Bauabschluss unter paradiesischen Bedingungen
Der Innenausbau und die Baumaßnahmen zur Ver- und Entsorgung vollzogen sich dann ab Frühjahr/ Sommer 1990 und da sah die Welt ganz anders aus.
Mit der Währungsunion konnten wir nun leicht ordentliches Material kaufen, allerdings noch nicht gleich in Ost-Deutschland. Da wurde das Verkaufsnetz erst aufgebaut. Wir waren noch total unerfahren. So fuhren wir gleich Anfang Juli das erste Mal nach West- Deutschland und suchten spezielle Anschlussmaterialien für die Wasserzuleitung. Nachdem wir uns durchgefragt hatten, landeten wir in einem Klempnereigroßhandel. Die Mitarbeiter wunderten sich darüber, dass Nichtfachleute bzw. Privatpersonen Klempnermaterial noch dazu in relativ geringer Stückzahl mit Barzahlung kaufen wollten. Aber in der Wendeeuphorie freuten sie sich, dass sie uns Ossis helfen konnten, obwohl es eigentlich nicht üblich war, Privatkunden zu bedienen.
Beim Innenausbau schwelgten wir förmlich in der Materialauswahl. Aber: Wer die Wahl hat, hat auch die Qual der Wahl. Das musste auch erst mal gelernt werden.

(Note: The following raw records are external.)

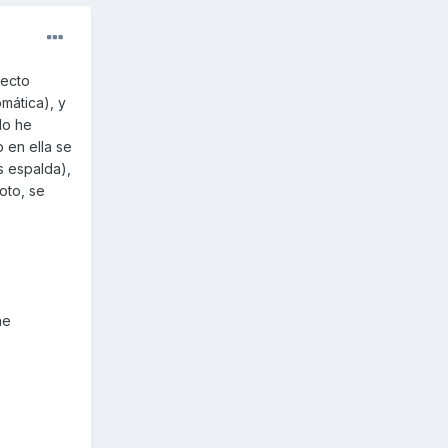
pecto
mática), y
lo he
 en ella se
s espalda),
oto, se
he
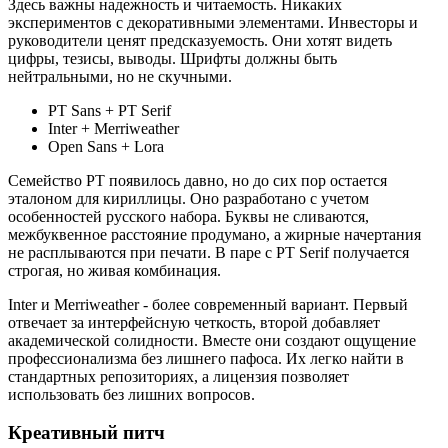
Здесь важны надежность и читаемость. Никаких
экспериментов с декоративными элементами. Инвесторы и
руководители ценят предсказуемость. Они хотят видеть
цифры, тезисы, выводы. Шрифты должны быть
нейтральными, но не скучными.
PT Sans + PT Serif
Inter + Merriweather
Open Sans + Lora
Семейство PT появилось давно, но до сих пор остается
эталоном для кириллицы. Оно разработано с учетом
особенностей русского набора. Буквы не сливаются,
межбуквенное расстояние продумано, а жирные начертания
не расплываются при печати. В паре с PT Serif получается
строгая, но живая комбинация.
Inter и Merriweather - более современный вариант. Первый
отвечает за интерфейсную четкость, второй добавляет
академической солидности. Вместе они создают ощущение
профессионализма без лишнего пафоса. Их легко найти в
стандартных репозиториях, а лицензия позволяет
использовать без лишних вопросов.
Креативный питч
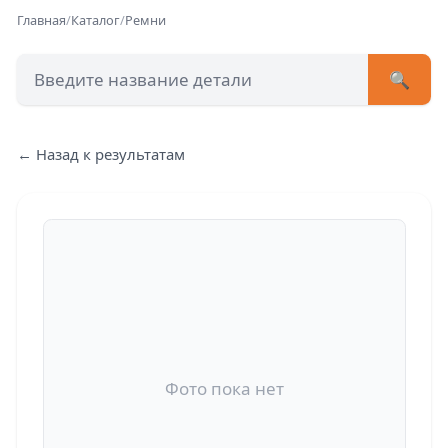
Главная
/
Каталог
/
Ремни
🔍
+7 (473) 222-51-33
avtob
← Назад к результатам
Позвонит
Фото пока нет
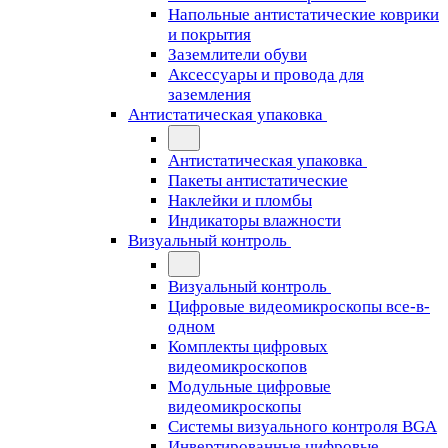
Напольные антистатические коврики
и покрытия
Заземлители обуви
Аксессуары и провода для
заземления
Антистатическая упаковка
Антистатическая упаковка
Пакеты антистатические
Наклейки и пломбы
Индикаторы влажности
Визуальный контроль
Визуальный контроль
Цифровые видеомикроскопы все-в-
одном
Комплекты цифровых
видеомикроскопов
Модульные цифровые
видеомикроскопы
Cистемы визуального контроля BGA
Инвертированные цифровые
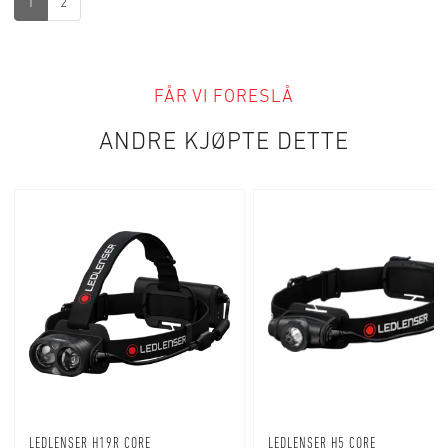
r
1
2
e
e
r
FÅR VI FORESLÅ
ANDRE KJØPTE DETTE
LEDLENSER H19R CORE
LEDLENSER H5 CORE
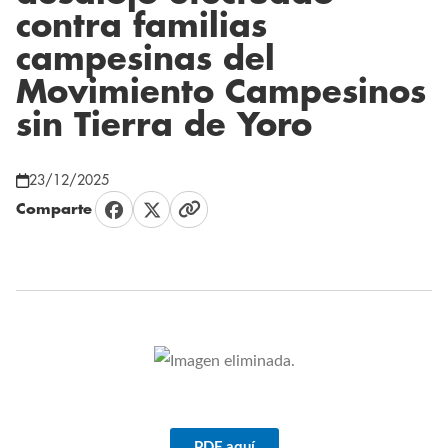
contra familias
campesinas del
Movimiento Campesinos
sin Tierra de Yoro
23/12/2025
Comparte
PDF aquí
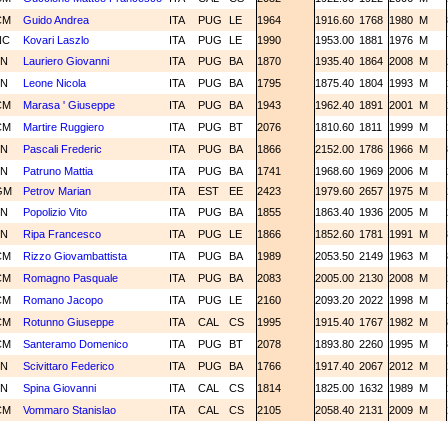
CM
Guido Andrea
ITA
PUG
LE
1964
1916.60
1768
1980
M
NC
Kovari Laszlo
ITA
PUG
LE
1990
1953.00
1881
1976
M
1N
Lauriero Giovanni
ITA
PUG
BA
1870
1935.40
1864
2008
M
1N
Leone Nicola
ITA
PUG
BA
1795
1875.40
1804
1993
M
CM
Marasa ' Giuseppe
ITA
PUG
BA
1943
1962.40
1891
2001
M
CM
Martire Ruggiero
ITA
PUG
BT
2076
1810.60
1811
1999
M
1N
Pascali Frederic
ITA
PUG
BA
1866
2152.00
1786
1966
M
2N
Patruno Mattia
ITA
PUG
BA
1741
1968.60
1969
2006
M
GM
Petrov Marian
ITA
EST
EE
2423
1979.60
2657
1975
M
1N
Popolizio Vito
ITA
PUG
BA
1855
1863.40
1936
2005
M
1N
Ripa Francesco
ITA
PUG
LE
1866
1852.60
1781
1991
M
CM
Rizzo Giovambattista
ITA
PUG
BA
1989
2053.50
2149
1963
M
CM
Romagno Pasquale
ITA
PUG
BA
2083
2005.00
2130
2008
M
CM
Romano Jacopo
ITA
PUG
LE
2160
2093.20
2022
1998
M
CM
Rotunno Giuseppe
ITA
CAL
CS
1995
1915.40
1767
1982
M
CM
Santeramo Domenico
ITA
PUG
BT
2078
1893.80
2260
1995
M
2N
Scivittaro Federico
ITA
PUG
BA
1766
1917.40
2067
2012
M
1N
Spina Giovanni
ITA
CAL
CS
1814
1825.00
1632
1989
M
CM
Vommaro Stanislao
ITA
CAL
CS
2105
2058.40
2131
2009
M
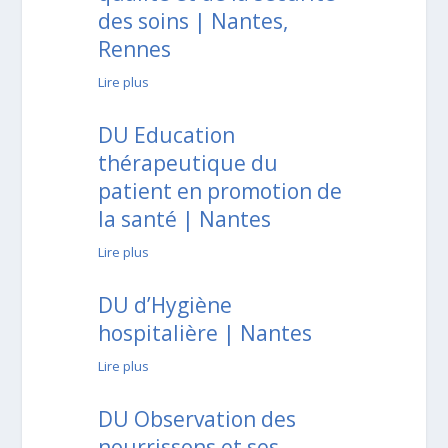
des soins | Nantes,
Rennes
Lire plus
DU Education
thérapeutique du
patient en promotion de
la santé | Nantes
Lire plus
DU d’Hygiène
hospitalière | Nantes
Lire plus
DU Observation des
nourrissons et ses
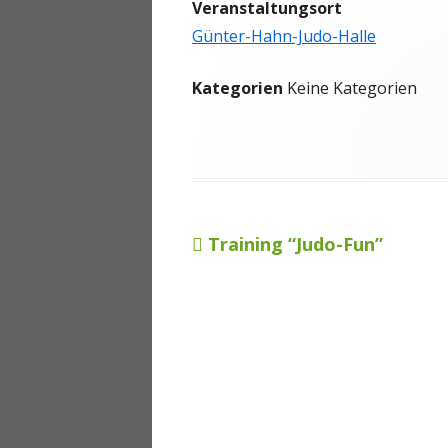
Veranstaltungsort
ANMELDEN
Günter-Hahn-Judo-Halle
Kategorien
Keine Kategorien
Vorheriger
Training “Judo-Fun”
Beitragsnavigation
Beitrag:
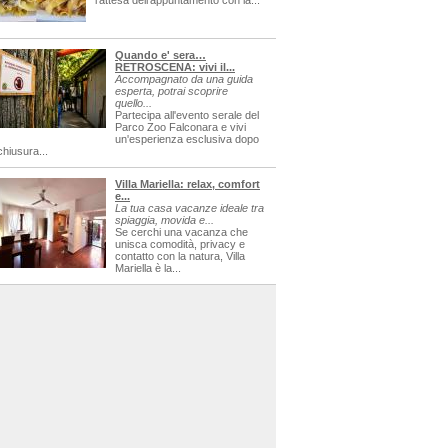
l'attesa dell'appuntamento con la...
Quando e' sera…
RETROSCENA: vivi il...
Accompagnato da una guida
esperta, potrai scoprire
quello...
Partecipa all'evento serale del
Parco Zoo Falconara e vivi
un'esperienza esclusiva dopo
chiusura...
Villa Mariella: relax, comfort
e...
La tua casa vacanze ideale tra
spiaggia, movida e...
Se cerchi una vacanza che
unisca comodità, privacy e
contatto con la natura, Villa
Mariella è la...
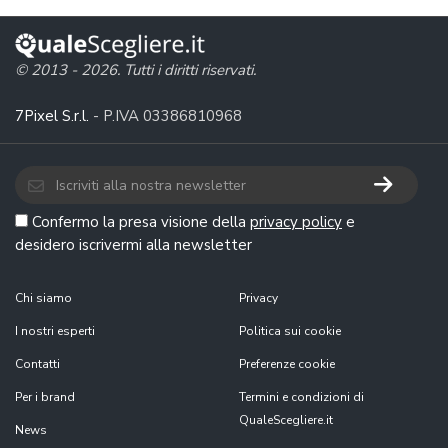
© 2013 - 2026. Tutti i diritti riservati.
7Pixel S.r.l.
- P.IVA 03386810968
Confermo la presa visione della
privacy policy
e
desidero iscrivermi alla newsletter
Chi siamo
Privacy
I nostri esperti
Politica sui cookie
Contatti
Preferenze cookie
Per i brand
Termini e condizioni di
QualeScegliere.it
News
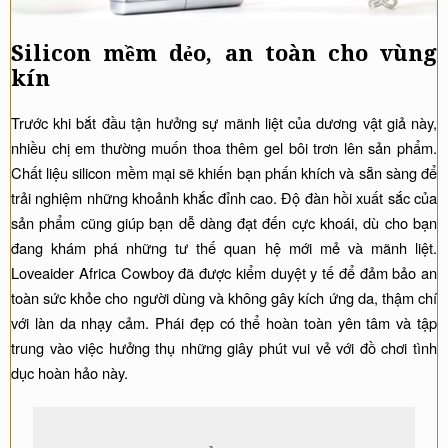
Silicon mềm dẻo, an toàn cho vùng
kín
Trước khi bắt đầu tận hưởng sự mãnh liệt của dương vật giả này,
nhiều chị em thường muốn thoa thêm gel bôi trơn lên sản phẩm.
Chất liệu silicon mềm mại sẽ khiến bạn phấn khích và sẵn sàng để
trải nghiệm những khoảnh khắc đỉnh cao. Độ đàn hồi xuất sắc của
sản phẩm cũng giúp bạn dễ dàng đạt đến cực khoái, dù cho bạn
đang khám phá những tư thế quan hệ mới mẻ và mãnh liệt.
Loveaider Africa Cowboy đã được kiểm duyệt y tế để đảm bảo an
toàn sức khỏe cho người dùng và không gây kích ứng da, thậm chí
với làn da nhạy cảm. Phái đẹp có thể hoàn toàn yên tâm và tập
trung vào việc hưởng thụ những giây phút vui vẻ với đồ chơi tình
dục hoàn hảo này.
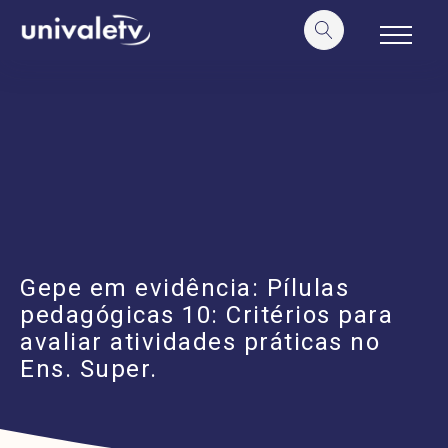
o
conteúdo
Gepe em evidência: Pílulas
pedagógicas 10: Critérios para
avaliar atividades práticas no
Ens. Super.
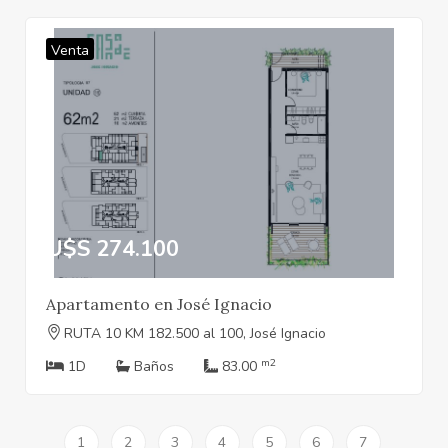
Venta
U$S 274.100
Apartamento en José Ignacio
RUTA 10 KM 182.500 al 100, José Ignacio
m2
1D
Baños
83.00
1
2
3
4
5
6
7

Wenn wir im Frühjahr/ Sommer 1989 geahnt hätten, dass bald alle Baumaterialien einfach und unkompliziert zu haben sein würden, dann hätten wir uns viel Mühsal und Schinderei erspart. Wer konnte das schon ahnen. Wir hätten dann aber auch nicht so stolz auf das Geschaffene sein und so ein großes Glücksgefühl entwickeln können.
So entstand nämlich in der ehemaligen DDR die trotz allem vorhandene Zufriedenheit. Wir waren es eben auch nicht anders gewöhnt. Die Schilderungen mögen selbst für einen Ossi überspitzt erscheinen, die Materialbeschaffung verlief aber so, wenn man keine Beziehungen bzw. Gegenwerte (Material, Leistungen oder „blaue Fliesen“) hatte. Was die Transportfragen betrifft, war mein Mann sicher besonders einfallsreich und verbissen, es trotzdem zu schaffen. Jedenfalls genossen wir dann unser Anwesen in vollen Zügen, welches wir dann sogar noch durch einen Swimmingpool ergänzten.